Verena Becker, a former Red Army Faction member arrested last week in connection with a political murder committed three decades ago, for years worked as a secret service informant.
German media reports said she was paid as much as $70,000 for tips that led to the arrest of several other RAF terrorists.
Last week Becker was arrested in her apartment in Berlin because police found new evidence linking her to the 1977 murder of Siegfried Buback -- then Germany's top terrorist hunter.
Buback in April 1977 was driven to work when two masked individuals on a motorbike approached the car and emptied their machine guns into it, killing Buback and two bodyguards. The killing marked the beginning of the German autumn, a period of bombings, abductions and assassinations staged by the RAF, the far-left terrorist group that terrorized Germany for more than two decades.
A court convicted the four RAF terrorists -- Christian Klar, Knut Folkerts, Guenter Sonnenberg and Brigitte Mohnhaupt -- of planning and executing the Buback murder, but the prosecutor's son Michael Buback and several experts have long questioned the validity of that verdict.

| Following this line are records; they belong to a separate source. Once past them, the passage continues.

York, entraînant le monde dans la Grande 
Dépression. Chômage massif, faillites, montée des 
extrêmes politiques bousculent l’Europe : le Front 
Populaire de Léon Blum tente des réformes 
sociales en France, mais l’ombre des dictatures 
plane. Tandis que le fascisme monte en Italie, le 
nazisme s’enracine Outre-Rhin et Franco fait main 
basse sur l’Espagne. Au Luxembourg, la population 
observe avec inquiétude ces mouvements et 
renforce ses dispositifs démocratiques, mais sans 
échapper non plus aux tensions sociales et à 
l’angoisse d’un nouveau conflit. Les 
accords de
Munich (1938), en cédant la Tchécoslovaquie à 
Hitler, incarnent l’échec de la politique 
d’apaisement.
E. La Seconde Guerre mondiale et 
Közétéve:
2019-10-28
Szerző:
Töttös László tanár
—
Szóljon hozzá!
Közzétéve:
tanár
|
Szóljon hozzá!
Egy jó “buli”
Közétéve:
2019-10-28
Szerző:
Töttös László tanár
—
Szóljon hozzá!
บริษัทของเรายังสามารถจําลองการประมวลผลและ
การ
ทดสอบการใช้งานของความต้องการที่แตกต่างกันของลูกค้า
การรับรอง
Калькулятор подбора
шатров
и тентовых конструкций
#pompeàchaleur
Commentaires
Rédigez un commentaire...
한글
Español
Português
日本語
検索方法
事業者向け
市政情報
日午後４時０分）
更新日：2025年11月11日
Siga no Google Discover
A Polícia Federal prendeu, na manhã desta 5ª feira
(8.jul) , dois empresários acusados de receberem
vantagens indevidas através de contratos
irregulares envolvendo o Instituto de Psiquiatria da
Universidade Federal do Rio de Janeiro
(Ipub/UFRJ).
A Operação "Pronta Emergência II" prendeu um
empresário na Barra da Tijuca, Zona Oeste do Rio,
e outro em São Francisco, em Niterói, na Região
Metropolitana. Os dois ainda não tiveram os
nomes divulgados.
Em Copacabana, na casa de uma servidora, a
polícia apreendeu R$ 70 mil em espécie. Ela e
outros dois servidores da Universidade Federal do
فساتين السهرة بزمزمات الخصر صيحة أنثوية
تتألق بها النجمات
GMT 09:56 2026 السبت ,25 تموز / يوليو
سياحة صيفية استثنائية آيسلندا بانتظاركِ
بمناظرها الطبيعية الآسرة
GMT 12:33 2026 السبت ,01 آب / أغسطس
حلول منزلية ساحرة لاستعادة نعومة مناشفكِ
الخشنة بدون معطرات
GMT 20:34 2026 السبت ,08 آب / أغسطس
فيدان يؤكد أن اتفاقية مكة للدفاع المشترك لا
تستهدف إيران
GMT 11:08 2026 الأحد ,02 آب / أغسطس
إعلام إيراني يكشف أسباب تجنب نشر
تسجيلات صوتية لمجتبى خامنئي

Becker in 1977 was sentenced to life in prison for seriously wounding a police officer (she was pardoned in 1989). She should have been a serious suspect for the Buback murder as well: When Becker and Sonnenberg were arrested, they were in possession of the weapon that killed Buback -- but Becker was never tried for that.
Instead, she tipped off German authorities on the whereabouts of Klar and Mohnhaupt and the structure of the RAF. Buback's son Michael for years has researched his father's murder and has always believed that Becker was protected by German authorities.
"For my wife, Elizabeth and myself it has become a certainty that the perpetrators on the motorcycle were not punished for their crimes, and that there was a protective hand shielding one RAF woman terrorist," he said in an interview with German weekly Die Zeit.